Giulini’s spirituality was certainly not wishy-washy and Saler indicates that the themes of his religion — ‘that we are uplifted by suffering; it is only through giving that we receive’ — permeated his performances. ‘He exuded an almost saintly aura which sooner or later was transmitted to his audiences’ , wrote Donald Henahan in the New York Times. Giulini was sent to the front in Croatia to fight the Yugoslav partisans in 1940:
A pacifist with a deep hatred for Mussolini and the fascists, Carlo had made a pact with his two brothers, Seno and Alberto, that they would not kill under any circumstances.
He asked:
How is it possible to live without faith . . . to think that inside the human body there is no soul? I can only tell you I have this gift of faith.
He had no idea how to write a cheque and had zero talent for admin. His wife Marcella did everything practical. He was not, however, wafting around on clouds all the time. Saler tells us that he indulged his passion for football, in particular Juventus. He was distraught when Marcella suffered a stroke in 1980, and even more so when she died 15 years later. But he reflected: ‘There is so much suffering in the world. Why shouldn’t I suffer too?’
After his wife’s stroke had prompted him to resign as music director of the Los Angeles Philharmonic Orchestra, he said:
What I know with absolute certainty is that in this moment Marcella — the woman who dedicated all her life to my and our children’s sake and to my work — needs my help, and I shall give it to her with all the strength of my love.

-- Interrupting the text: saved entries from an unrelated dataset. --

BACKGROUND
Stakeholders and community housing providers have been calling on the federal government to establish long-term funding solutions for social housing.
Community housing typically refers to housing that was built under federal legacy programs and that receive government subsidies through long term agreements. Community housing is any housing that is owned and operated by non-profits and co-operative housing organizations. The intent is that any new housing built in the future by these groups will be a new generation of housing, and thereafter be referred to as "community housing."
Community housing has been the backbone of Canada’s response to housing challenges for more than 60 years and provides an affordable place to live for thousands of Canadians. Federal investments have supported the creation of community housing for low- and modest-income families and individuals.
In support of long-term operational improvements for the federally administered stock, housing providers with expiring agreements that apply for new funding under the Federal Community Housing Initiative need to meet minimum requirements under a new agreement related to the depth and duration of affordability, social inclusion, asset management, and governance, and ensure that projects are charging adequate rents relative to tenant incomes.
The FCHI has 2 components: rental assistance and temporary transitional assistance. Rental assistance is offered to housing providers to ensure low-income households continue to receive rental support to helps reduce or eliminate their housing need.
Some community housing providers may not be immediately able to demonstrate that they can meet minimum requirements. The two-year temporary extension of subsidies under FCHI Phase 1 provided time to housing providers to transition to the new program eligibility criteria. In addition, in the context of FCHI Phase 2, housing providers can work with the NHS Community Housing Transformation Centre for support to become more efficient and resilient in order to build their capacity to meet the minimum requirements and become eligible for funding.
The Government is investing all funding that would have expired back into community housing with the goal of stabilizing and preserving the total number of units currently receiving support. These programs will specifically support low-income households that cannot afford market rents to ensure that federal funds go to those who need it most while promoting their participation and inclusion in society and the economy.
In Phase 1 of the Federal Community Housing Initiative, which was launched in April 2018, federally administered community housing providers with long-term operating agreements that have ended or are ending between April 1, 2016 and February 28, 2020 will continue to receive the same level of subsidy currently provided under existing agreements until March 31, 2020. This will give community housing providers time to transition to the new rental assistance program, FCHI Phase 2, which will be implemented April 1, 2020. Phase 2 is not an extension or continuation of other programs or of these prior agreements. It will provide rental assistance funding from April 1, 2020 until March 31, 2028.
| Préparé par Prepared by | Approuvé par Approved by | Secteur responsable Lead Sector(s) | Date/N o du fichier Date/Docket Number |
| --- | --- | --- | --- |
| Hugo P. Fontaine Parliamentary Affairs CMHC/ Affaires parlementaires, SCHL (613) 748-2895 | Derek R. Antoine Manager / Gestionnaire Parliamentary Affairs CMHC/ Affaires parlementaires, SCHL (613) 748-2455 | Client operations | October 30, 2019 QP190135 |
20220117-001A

Ernest Fleischmann, the executive director of the LA Phil, said something similar: ‘She had taken complete care of him over 38 years of marriage and now he felt it was his turn to do the same for her.’
Does Giulini appear flawless? Robert Musil said of Herman Hesse that ‘he has the weaknesses appropriate to a greater man than he actually is’. I am not sure whether Saler differentiates between the image and the true self. I found it refreshing, when taking a beautiful girlfriend clad in Chanel backstage after Giulini had performed Beethoven’s Ninth, to notice that the eyes of this saintly individual followed her receding figure as she retreated. I glimpsed the man.
He slowed down later in life, and Saler quotes Harold Schonberg of the New York Times complaining that Giulini confused ‘slowness with profundity’. His style was certainly reverential and increasingly contemplative. Such was his aura, he was convincing even when wrong; and although he may have created his own myth— or simply stumbled upon it — he was humble enough not to believe it himself.
He was imbued with great integrity and nobility of spirit — nowhere more evident than in a DVD of him conducting Bruckner’s 8th Symphony or, combined with youthful passion, the ‘Dies Irae’ from Verdi’s Requiem,which has to be seen to be believed. Thomas Saler’s achievement in this book is considerable.